Er befehlige „die zweitstärkste Armee der Welt", hatte Russlands Generalstabschef, Waleri Gerassimow, bei Kriegsbeginn im Gespräch mit fremden Vermittlern getönt. Zu britischen Gesprächspartnern sagte er bei anderer Gelegenheit, Russlands Militär habe konventionellen Gleichstand mit den USA erzielt. Wenig später, als seine bzw. Präsident Wladimir Putins „Spezialoperation" in der Ukraine kollabierte, kam der Spott: Russland habe wohl die zweitstärkste Armee, lauteten Kommentare – allerdings der Dritten Welt.

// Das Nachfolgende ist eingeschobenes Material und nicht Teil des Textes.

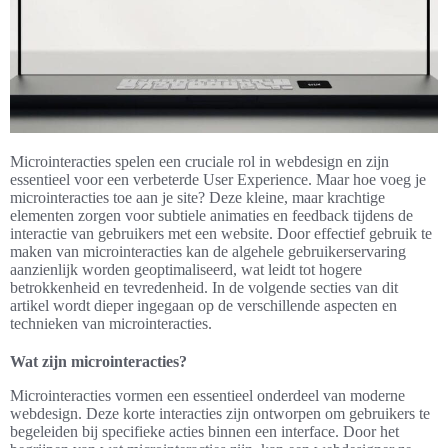
Microinteracties spelen een cruciale rol in webdesign en zijn
essentieel voor een verbeterde User Experience. Maar hoe voeg je
microinteracties toe aan je site? Deze kleine, maar krachtige
elementen zorgen voor subtiele animaties en feedback tijdens de
interactie van gebruikers met een website. Door effectief gebruik te
maken van microinteracties kan de algehele gebruikerservaring
aanzienlijk worden geoptimaliseerd, wat leidt tot hogere
betrokkenheid en tevredenheid. In de volgende secties van dit
artikel wordt dieper ingegaan op de verschillende aspecten en
technieken van microinteracties.
Wat zijn microinteracties?
Microinteracties vormen een essentieel onderdeel van moderne
webdesign. Deze korte interacties zijn ontworpen om gebruikers te
begeleiden bij specifieke acties binnen een interface. Door het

Tatsächlich war die Aktion auf nur zehn Tage angesetzt, die Annexion des (bestenfalls ganzen) Landes bis August 2022. Da man sich auf einen Enthauptungsschlag gegen die Führung in Kiew durch Luftlandetruppen, Spezialeinheiten und Infiltrateure verließ, auf massive Luftangriffe und einen militärisch-politisch-psychologischen Kollaps, war die Invasion aus mehreren Richtungen an sich bloß als zusätzliche Machtdemonstration samt Polizeieinsatz gedacht. Sie scheiterte an ihrem Gesamtziel an für die Fläche des Operationsgebietes weit zu geringen Kräften (samt Milizen ca. 190.000 Mann, die erst Tage bis Stunden vorher von ihrem Schicksal erfuhren), weil man die militärische Kraft des Gegners und den Wehrwillen des Volkes unterschätzte, und aus allerhand anderen Gründen wie Technik, Topografie, Fehlplanung und Psychologie. Dass man auf taktischer Ebene vielfach keinen „wirklich" Krieg erwartete, zeigten die vielfach wie in Friedenszeiten dicht gepackt einfahrenden Kolonnen gepanzerter Fahrzeuge ohne ausreichend Flankenschutz.